Avantages et inconvénients de l’hydroélectricité
Avantages de l’hydroélectricité
L’hydroélectricité est une énergie renouvelable, non émettrice de gaz à effet de serre. Elle permet surtout de moduler la puissance électrique, selon la demande, grâce à une capacité de stockage importante assurant la stabilité du réseau électrique français.
La France présente l’avantage d’avoir des zones géographiques étendues et diversifiées (nombreux massifs et fleuves) ce qui lui permet de posséder un réseau hydrologique important.
La France a le 2ème parc installé en Europe et produit 70 terawatts-heure (TWh) par an. Si cette même énergie était produite par des centrales à charbon, ceci conduirait à l’émission d’environ 65 millions de tonnes de gaz à effet de serre par an.
Inconvénients de l’hydroélectricité
Les principaux inconvénients liés à cette énergie sont la destruction de milieux naturels, le déplacement fréquent de populations, l’émissions de méthane notamment lors des premières années de mise en eau, et la dégradation de la qualité de l’eau.

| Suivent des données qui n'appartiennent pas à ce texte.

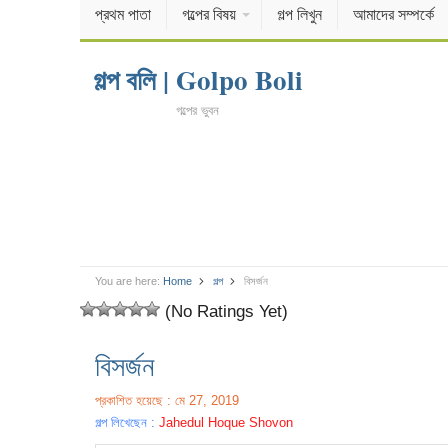
প্রথম পাতা
গল্পের বিষয়
গল্প লিখুন
আমাদের সম্পর্কে
গল্প বলি | Golpo Boli
গল্পের ভুবন
You are here:
Home
গল্প
বিসর্জন
(No Ratings Yet)
বিসর্জন
প্রকাশিত হয়েছে : মে 27, 2019
গল্প লিখেছেন :
Jahedul Hoque Shovon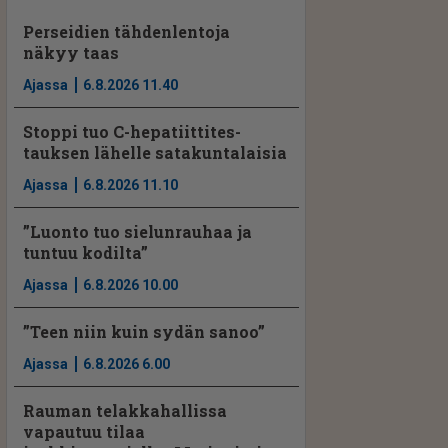
Perseidien tähdenlentoja
näkyy taas
Ajassa
6.8.2026 11.40
Stoppi tuo C-hepatiit­ti­tes­
tauksen lähelle satakuntalaisia
Ajassa
6.8.2026 11.10
”Luonto tuo sielunrauhaa ja
tuntuu kodilta”
Ajassa
6.8.2026 10.00
”Teen niin kuin sydän sanoo”
Ajassa
6.8.2026 6.00
Rauman telakkahallissa
vapautuu tilaa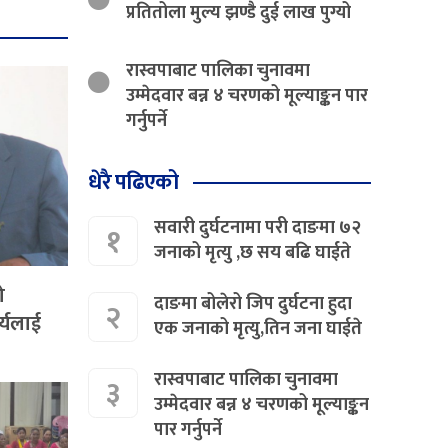
प्रतितोला मुल्य झण्डै दुई लाख पुग्यो
रास्वपाबाट पालिका चुनावमा
उम्मेदवार बन्न ४ चरणको मूल्याङ्कन पार
गर्नुपर्ने
धेरै पढिएको
सवारी दुर्घटनामा परी दाङमा ७२
१
जनाको मृत्यु ,छ सय बढि घाईते
ो
दाङमा बोलेरो जिप दुर्घटना हुदा
२
र्यलाई
एक जनाको मृत्यु,तिन जना घाईते
रास्वपाबाट पालिका चुनावमा
३
उम्मेदवार बन्न ४ चरणको मूल्याङ्कन
पार गर्नुपर्ने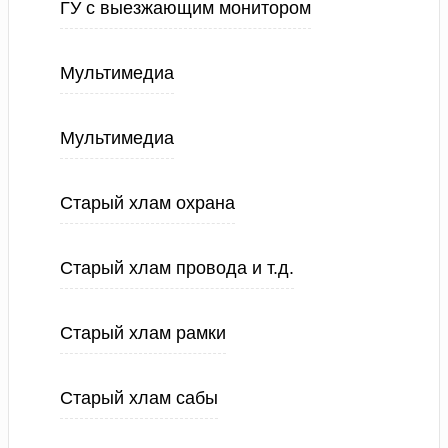
ГУ с выезжающим монитором
Мультимедиа
Мультимедиа
Старый хлам охрана
Старый хлам провода и т.д.
Старый хлам рамки
Старый хлам сабы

Enfin, on constate aussi une érosion des sols et des deltas, en aval des stations hydroélectriques, et la possible utilisation accrue toujours en aval de fertilisants chimiques.
Potentiel hydroélectrique
A l’horizon 2020, l’hydroélectricité représentera 10% d’énergies renouvelables supplémentaires sur le réseau électrique français soit 7 TWh/an et 2 500 MW de puissance de pointe.
Néanmoins, un rapport sur les énergies démontrait que l’importance de l’hydroélectricité était sous-estimée au vue de nos ressources potentielles. En 2001, l’hydroélectricité représentait la quasi-totalité de la production électrique d’origine renouvelable (73 TWh sur 77 TWh en 2001).

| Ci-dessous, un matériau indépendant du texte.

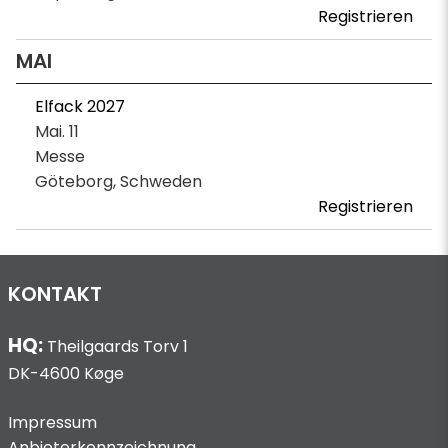
Registrieren
MAI
Elfack 2027
Mai. 11
Messe
Göteborg, Schweden
Registrieren
KONTAKT
HQ:
Theilgaards Torv 1
DK-4600 Køge
Impressum
Anbieterkennzeichnung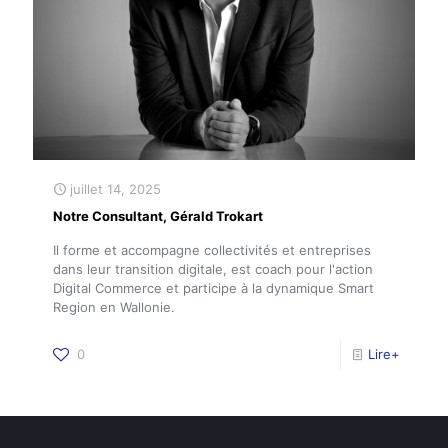
juillet 14, 2025
Notre Consultant, Gérald Trokart
Il forme et accompagne collectivités et entreprises
dans leur transition digitale, est coach pour l'action
Digital Commerce et participe à la dynamique Smart
Region en Wallonie.
0
Lire+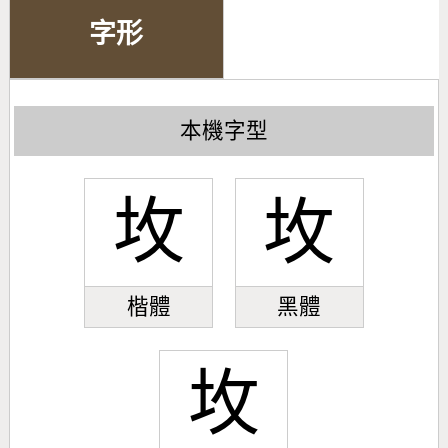
字形
本機字型
坆
坆
楷體
黑體
坆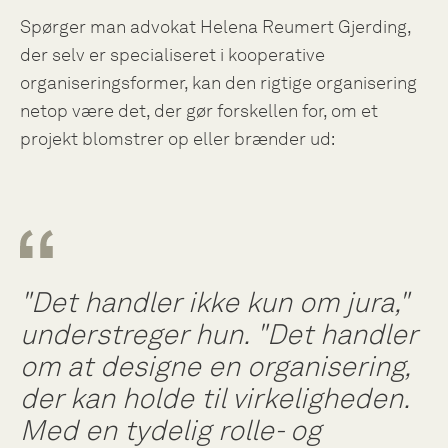
Spørger man advokat Helena Reumert Gjerding,
der selv er specialiseret i kooperative
organiseringsformer, kan den rigtige organisering
netop være det, der gør forskellen for, om et
projekt blomstrer op eller brænder ud:
"Det handler ikke kun om jura,"
understreger hun. "Det handler
om at designe en organisering,
der kan holde til virkeligheden.
Med en tydelig rolle- og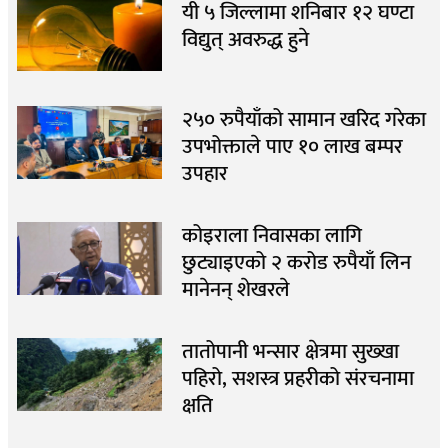
यी ५ जिल्लामा शनिबार १२ घण्टा
विद्युत् अवरुद्ध हुने
२५० रुपैयाँको सामान खरिद गरेका
उपभोक्ताले पाए १० लाख बम्पर
उपहार
कोइराला निवासका लागि
छुट्याइएको २ करोड रुपैयाँ लिन
मानेनन् शेखरले
तातोपानी भन्सार क्षेत्रमा सुख्खा
पहिरो, सशस्त्र प्रहरीको संरचनामा
क्षति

Détails de production par région en 2007 :
Quels risques ?
Ces installations disséminées le long des cours d’eau, ne vont pas sans poser problèmes sur le long terme.

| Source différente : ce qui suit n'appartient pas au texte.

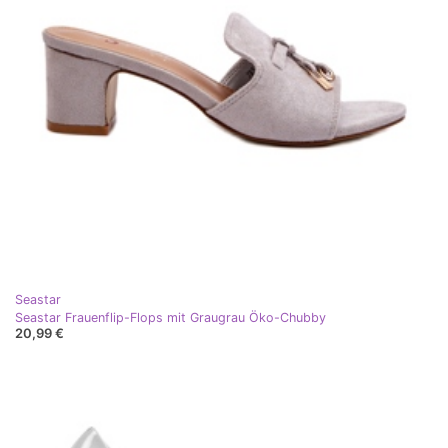
Seastar
Seastar Frauenflip-Flops mit Graugrau Öko-Chubby
20,99 €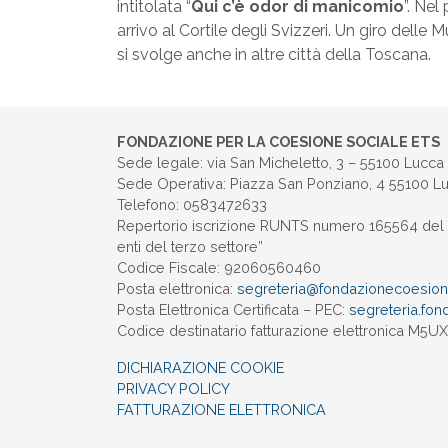
intitolata “
Qui c’è odor di manicomio
”. Ne
arrivo al Cortile degli Svizzeri. Un giro delle
si svolge anche in altre città della Toscana.
FONDAZIONE PER LA COESIONE SOCIALE ETS
Sede legale: via San Micheletto, 3 – 55100 Lucca
Sede Operativa: Piazza San Ponziano, 4 55100 L
Telefono: 0583472633
Repertorio iscrizione RUNTS numero 165564 del 
enti del terzo settore”
Codice Fiscale: 92060560460
Posta elettronica:
segreteria@
fondazionecoesione
Posta Elettronica Certificata – PEC:
segreteria.
fon
Codice destinatario fatturazione elettronica M5
DICHIARAZIONE COOKIE
PRIVACY POLICY
FATTURAZIONE ELETTRONICA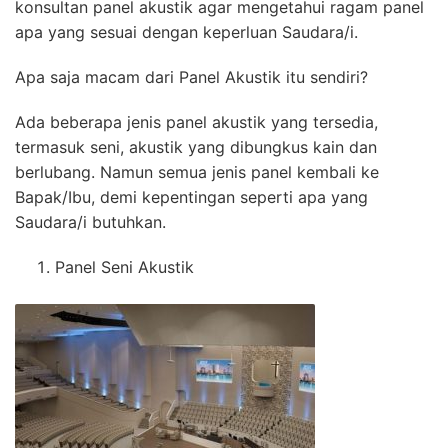
konsultan panel akustik agar mengetahui ragam panel
apa yang sesuai dengan keperluan Saudara/i.
Apa saja macam dari Panel Akustik itu sendiri?
Ada beberapa jenis panel akustik yang tersedia,
termasuk seni, akustik yang dibungkus kain dan
berlubang. Namun semua jenis panel kembali ke
Bapak/Ibu, demi kepentingan seperti apa yang
Saudara/i butuhkan.
Panel Seni Akustik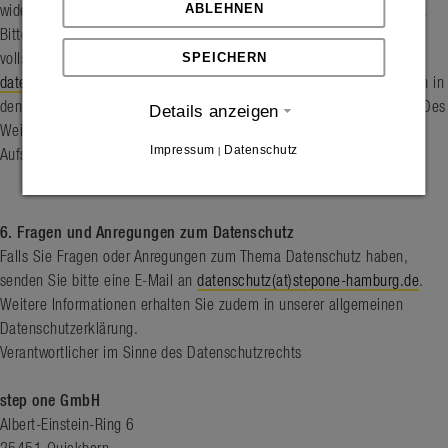
ABLEHNEN
widerrufen. Die betreffenden Daten werden dann umgehend gelöscht.
Bitte richten Sie in diesem Fall Ihren Widerruf unter Angabe Ihres
SPEICHERN
vollständigen Namens und Ihrer E-Mail-Adresse an
datenschutz(at)stepone-hamburg.de
. An die Stelle der Löschung kann in
den gesetzlich vorgesehenen Fällen eine Sperrung der Daten treten. Des
Details anzeigen
Weiteren steht Ihnen ein Beschwerderecht bei der zuständigen
Impressum
Datenschutz
|
Aufsichtsbehörde zu.
6. Fragen und Anregungen zum Datenschutz
Falls Sie Fragen oder Anregungen zum Thema Datenschutz haben,
senden Sie bitte eine E-Mail an
datenschutz(at)stepone-hamburg.de
.
Weitere Informationen erhalten Sie zudem in unserer allgemeinen
Datenschutzerklärung.
Verantwortlicher im Sinne des Datenschutzrechts
step one GmbH
Albert-Einstein-Ring 6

La probabilité de rupture d’un barrage est extrêmement faible, selon les rapports successifs des utilisateurs de barrages (tel que EDF). Sur environ 16 000 barrages hydroélectriques à travers le monde (hors Chine), on dénombre environ 1 rupture par année.
La réglementation française est stricte (Décret 92-997 du 15 Septembre 1992 relatif aux plans particuliers d’intervention concernant certains aménagements hydrauliques) et porte une attention particulière aux ouvrages hydrauliques qui comportent à la fois un réservoir d’une capacité égale ou supérieure à quinze millions de mètres cubes et un barrage ou une digue d’une hauteur d’au moins vingt mètres au-dessus du point le plus bas du sol naturel.
La menace principale d’une rupture de l’ouvrage est l’inondation brutale en aval, comparable à un raz de marée, et précédée d’un déferlement (« onde de submersion »).
La prévention et la surveillance des ouvrages
La prévention du risque, liée à l’utilisation de barrages hydroélectriques, passe notamment par la connaissance de l’installation à sa protection et son entretien en passant par une surveillance régulière.
La réglementation française impose un contrôle avant, pendant et après la construction des barrages, avec une surveillance plus spécifique pendant la première année de mise en eau complète.
Cette surveillance est à la charge de l’exploitant qui doit effectuer des visites régulières, et réaliser une analyse périodique des mesures d’auscultation.
Issu d’un rapport confidentiel, le constat est le suivant : sur 450 barrages exploités en France par EDF, 200 présentent des signes inquiétants de vétusté, une centaine font même peser de réels dangers sur leur environnement immédiat : risques d’affaissements de terrain, destructions de routes ou inondations de villages.
Face à ce constat, EDF a mis en place un programme de rénovation de ses barrages sur 5ans, pour un coût estimé à 550 millions d’euros.